The scenic and stunningly beautiful state of Oregon is one of the favorite destinations for gold prospectors. The state is blessed with numerous rivers, countless creeks, and several mountains that carry a considerable amount of gold deposits.
For hundreds of years, people in search of wealth have found their wishes fulfilled in Oregon. Even after satisfying the needs of hundreds and thousands of people, there is still gold for the taking.
The east and southern parts of Oregon are the major gold-bearing areas. One of the notable places were miners and prospectors have benefited immensely in the past is the John Day River.
The John Day River and Its Tributaries
The John Day River is one of the three major rivers that flow through Eastern Oregon. The other two are the Powder River and Burnt River. Tributaries and streams that flow through the gold-rich parts of the Blue Mountains drain in the John Day River.
During the initial years when gold was discovered along the John Day River, people who came for gold used simple and traditional methods of gold extraction. Later, hydraulic methods were used, and then, dredging became popular in many sections of the river.
Gold deposits in the main river and its tributaries led to the creation of many famous mining towns such as Canyon City, Dixie, Susanville, and Greenhorn.

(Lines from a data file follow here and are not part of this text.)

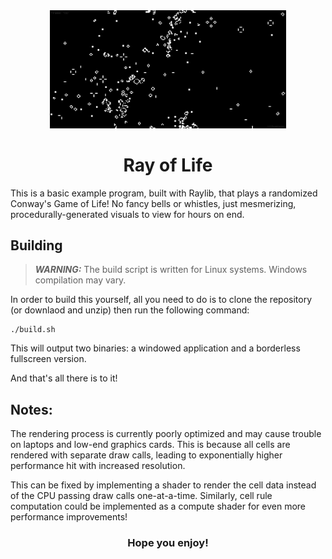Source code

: <div align="center">
    <img src="docs/demo.png" width="75%">
    <h1>Ray of Life</h1>
</div>


This is a basic example program, built with Raylib, that plays a randomized Conway's Game of Life! No fancy bells or whistles, just mesmerizing, procedurally-generated visuals to view for hours on end.

## Building
> **_WARNING:_**  The build script is written for Linux systems. Windows compilation may vary.

In order to build this yourself, all you need to do is to clone the repository (or downlaod and unzip) then run the following command:

```shell
./build.sh
```

This will output two binaries: a windowed application and a borderless fullscreen version. 

And that's all there is to it!

## Notes:
The rendering process is currently poorly optimized and may cause trouble on laptops and low-end graphics cards. This is because all cells are rendered with separate draw calls, leading to exponentially higher performance hit with increased resolution.

This can be fixed by implementing a shader to render the cell data instead of the CPU passing draw calls one-at-a-time. Similarly, cell rule computation could be implemented as a compute shader for even more performance improvements!

<div align="center">
    <h3>Hope you enjoy!</h1>
</div>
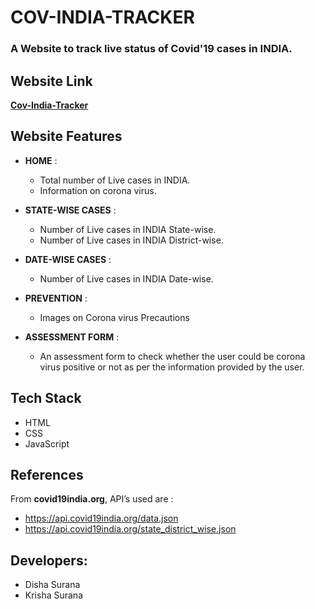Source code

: # COV-INDIA-TRACKER
### A Website to track live status of Covid'19 cases in INDIA.

## Website Link
**[Cov-India-Tracker](https://disha-surana.github.io/Cov-India-Tracker/)**

## Website Features
- **HOME** :
	- Total number of Live cases in INDIA.
	- Information on corona virus.

- **STATE-WISE CASES** :
	- Number of Live cases in INDIA State-wise.
	- Number of Live cases in INDIA District-wise.

- **DATE-WISE CASES** :
	- Number of Live cases in INDIA Date-wise.

- **PREVENTION** :
	- Images on Corona virus Precautions

- **ASSESSMENT FORM** :
	- An assessment form to check whether the user could be corona virus positive or not as per the information provided by the user.

## Tech Stack
- HTML
- CSS
- JavaScript   

## References
From **covid19india.org**, API’s used are :
- https://api.covid19india.org/data.json
- https://api.covid19india.org/state_district_wise.json

## Developers:
- Disha Surana 
- Krisha Surana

The richest gold deposits in Oregon were found at Canyon City. We’ll learn more about the Canyon City and Canyon Creek that flows through the city and joins the John Day River in the following section. That said it needs to be mentioned that a yard of gravel in gold-rich Canyon City was worth $500 at a time when the rate of gold was only $19 per ounce.

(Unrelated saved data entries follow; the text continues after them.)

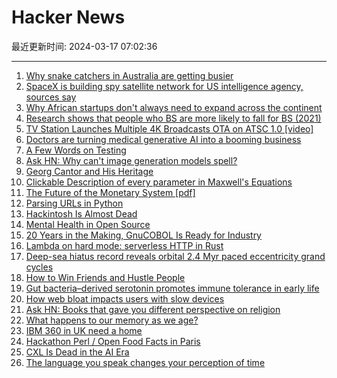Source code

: # Hacker News

最近更新时间: 2024-03-17 07:02:36

--- 
1. [Why snake catchers in Australia are getting busier](https://www.nytimes.com/2024/03/14/world/australia/snakes-climate-change.html) 
2. [SpaceX is building spy satellite network for US intelligence agency, sources say](https://www.reuters.com/technology/space/musks-spacex-is-building-spy-satellite-network-us-intelligence-agency-sources-2024-03-16/) 
3. [Why African startups don't always need to expand across the continent](https://restofworld.org/2024/3-minutes-with-odun-eweniyi/) 
4. [Research shows that people who BS are more likely to fall for BS (2021)](https://uwaterloo.ca/news/media/research-shows-people-who-bs-are-more-likely-fall-bs) 
5. [TV Station Launches Multiple 4K Broadcasts OTA on ATSC 1.0 [video]](https://www.youtube.com/watch?v=e_94q9TCCDY) 
6. [Doctors are turning medical generative AI into a booming business](https://www.cnbc.com/2024/03/16/himss-2024-ambient-clinical-documentation-steals-the-show.html) 
7. [A Few Words on Testing](https://registerspill.thorstenball.com/p/a-few-words-on-testing) 
8. [Ask HN: Why can't image generation models spell?](https://news.ycombinator.com/item?id=39727376) 
9. [Georg Cantor and His Heritage](https://arxiv.org/abs/math/0209244) 
10. [Clickable Description of every parameter in Maxwell's Equations](https://maxwells-equations.com/) 
11. [The Future of the Monetary System [pdf]](https://www.credit-suisse.com/media/assets/corporate/docs/about-us/research/publications/csri-future-of-the-monetary-system.pdf) 
12. [Parsing URLs in Python](https://tkte.ch/articles/2024/03/15/parsing-urls-in-python.html) 
13. [Hackintosh Is Almost Dead](https://aplus.rs/2024/hackintosh-almost-dead/) 
14. [Mental Health in Open Source](https://antfu.me/posts/mental-health-oss) 
15. [20 Years in the Making, GnuCOBOL Is Ready for Industry](https://thenewstack.io/20-years-in-the-making-gnucobol-is-ready-for-industry/) 
16. [Lambda on hard mode: serverless HTTP in Rust](https://modal.com/blog/serverless-http) 
17. [Deep-sea hiatus record reveals orbital 2.4 Myr paced eccentricity grand cycles](https://www.nature.com/articles/s41467-024-46171-5) 
18. [How to Win Friends and Hustle People](https://www.nytimes.com/2024/03/14/style/superiority-burger-ashwin-deshmukh.html) 
19. [Gut bacteria–derived serotonin promotes immune tolerance in early life](https://www.science.org/doi/10.1126/sciimmunol.adj4775) 
20. [How web bloat impacts users with slow devices](https://danluu.com/slow-device/) 
21. [Ask HN: Books that gave you different perspective on religion](https://news.ycombinator.com/item?id=39729307) 
22. [What happens to our memory as we age?](https://scopeblog.stanford.edu/2024/03/11/memory-age-dementia-healthy-brain/) 
23. [IBM 360 in UK need a home](https://www.ibm360.co.uk/) 
24. [Hackathon Perl / Open Food Facts in Paris](https://forum.openfoodfacts.org/t/hackathon-perl-open-food-facts-in-paris/530) 
25. [CXL Is Dead in the AI Era](https://www.semianalysis.com/p/cxl-is-dead-in-the-ai-era) 
26. [The language you speak changes your perception of time](https://www.popsci.com/language-time-perception/)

Perhaps the second most famous gold-bearing place would be Buck Gulch, a tributary to the Middle Fork John Day River. Not necessarily for its total gold production, but rather because it was the discovery site of the 80-ounce Armstrong gold nugget found in Galena.
Gold in Canyon City
Canyon City became famous for gold due to the rich deposits at Canyon Creek. It passes through the city and drains into the main river at John Day.
The creek is surrounded by the Blue Mountains, where large gold deposits were first discovered by the miners. Within the next 12 months, gold discoveries were made throughout the region, including the Canyon Creek and Canyon City.
Apart from the traditional methods, bucked line dredging was also used to extract gold from the lower-end section of the creek.
The placer gold deposits found in the creek come from the Little Canyon Mountain. In the mountain, miners found lode gold. Later, numerous lode mines were established in the mountain.
Canyon City is also where miners found numerous gold nuggets. Some of them were quite big. Sadly, the exact size and weight of big gold nuggets found in the Canyon City will remain a mystery, because of poor record-keeping in those days.
Placer Gold in the John Day River
The John Day River was once rich in placer gold. Although the entire stretch of the river was famous for its placer gold deposits, certain sections, such as the valley that runs through the John Day town and Prairie City contained large reserves. For a long time, the valley was extensively mined using bucket line dredges.
Much of the areas that were dredged have been leveled and converted into farmland and pastures. But, people driving through the area could still see some of the large tailing piles.
The gold extraction methods used during the dredging operations in those days were crude and inefficient. The tailing piles could still contain a considerable amount of placer gold.
Not too far from Canyon City, Marysville is a historic site where the Golden West Mine, Great Northern Mine, and innumerable prospecting sites are located.
Prospecting in the John Day River
Plenty of gold is still waiting to be found along the John Day River, its tributaries, and from mining towns near the river. Prospectors can begin at Canyon City, which was once a famous mining town that produced thousands of ounces of gold.
Access is a challenge on the river itself, as most of the ground adjacent to the river is private pasture land. Many of the historic digging sites are now farmland, roads, and buildings. But there are still many areas where you can search for gold.
There are still a few private mining operations on near Canyon City. On my last visit to the area, there were private claim markers along Canyon Creek. One had contact information about obtaining access for prospecting… might be worth looking into if you are in the area.
Prospectors can extract the yellow metal from old tailing piles. Many of these piles have been leveled out and aren’t easy to spot in the John Day valley anymore. Research to locate the old workings might be necessary, and permission will be needed to get on private land.
Bear in mind that the piles will most probably contain iron and other scrap metals. Metal detectors can be a challenge, but they are a good way to find large specimen gold. Just prepare to do a lot of digging.
Canyon City and John Day are not really mining towns anymore. The people living in these cities now focus on farming and other occupations. Only a few minor operations still take place here. Casual prospecting surely still takes place, but it’s not the booming industry that it was centuries ago.